As Alec Guinness’s Obi-Wan Kenobi once remarked: “There’s been a great disturbance in the force. As if millions of voices suddenly cried out in terror, and were suddenly silenced.”

Well, one iconic voice has certainly been silenced.

Ever since the first Star Wars movie, there’s been a reliable staple – the Wilhelm scream.

It was first introduced by the legendary Star Wars sound designer Ben Burtt in the first movie, A New Hope, as a Stormtrooper is shot from a ledge by Luke Skywalker on the Death Star.

Burtt unearthed the noise from the 1951 movie Distant Drums, in which a soldier is dragged underwater by an alligator.

It was also re-used liberally in the western movie The Charge At Feather River in 1953, uttered by character called Private Wilhelm. Hence the name.

It’s instantly recognisable, having then appeared in all the consequent Star Wars movies, as well as the Indiana Jones films, Toy Story, and hundred of others – perhaps as many as 370 films in all, including The Force Awakens, when Finn and Poe take on Stormtroopers in a stolen TIE Fighter.

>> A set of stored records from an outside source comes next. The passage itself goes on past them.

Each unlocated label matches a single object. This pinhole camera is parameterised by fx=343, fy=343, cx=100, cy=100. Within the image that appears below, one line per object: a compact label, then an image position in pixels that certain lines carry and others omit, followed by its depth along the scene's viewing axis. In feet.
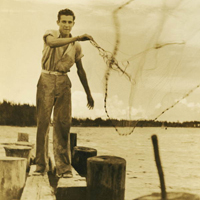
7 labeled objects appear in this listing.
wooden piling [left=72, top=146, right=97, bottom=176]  22.61
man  15.28
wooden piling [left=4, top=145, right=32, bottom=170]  20.06
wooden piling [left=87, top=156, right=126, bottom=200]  11.89
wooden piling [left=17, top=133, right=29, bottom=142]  27.48
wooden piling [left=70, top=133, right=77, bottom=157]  27.43
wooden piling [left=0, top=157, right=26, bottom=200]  14.12
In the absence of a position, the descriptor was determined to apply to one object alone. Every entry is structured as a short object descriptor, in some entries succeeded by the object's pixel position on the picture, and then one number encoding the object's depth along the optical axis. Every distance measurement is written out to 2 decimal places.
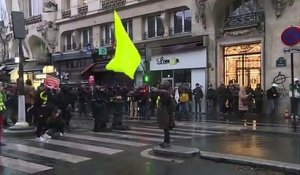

But sadly, no longer will it feature in Star Wars.

Current Star Wars sound designer Matthew Wood has confirmed that it’s been officially retired, after excluding it from both Rogue One and The Last Jedi.

“In this movie, we decided to move from the Wilhelm scream,” Wood told ABC News.

“We’re letting the past die, as Kylo Ren says. We’ve started another scream that we like. It’s actually been in [The Last Jedi] and Rogue One, and some other films that are not Star Wars-related. But it’s our own little calling card.

“I’ll let it gestate in a few more films before we start talking about what it is.”

Farewell, then, Private Wilhelm. It has been an honour.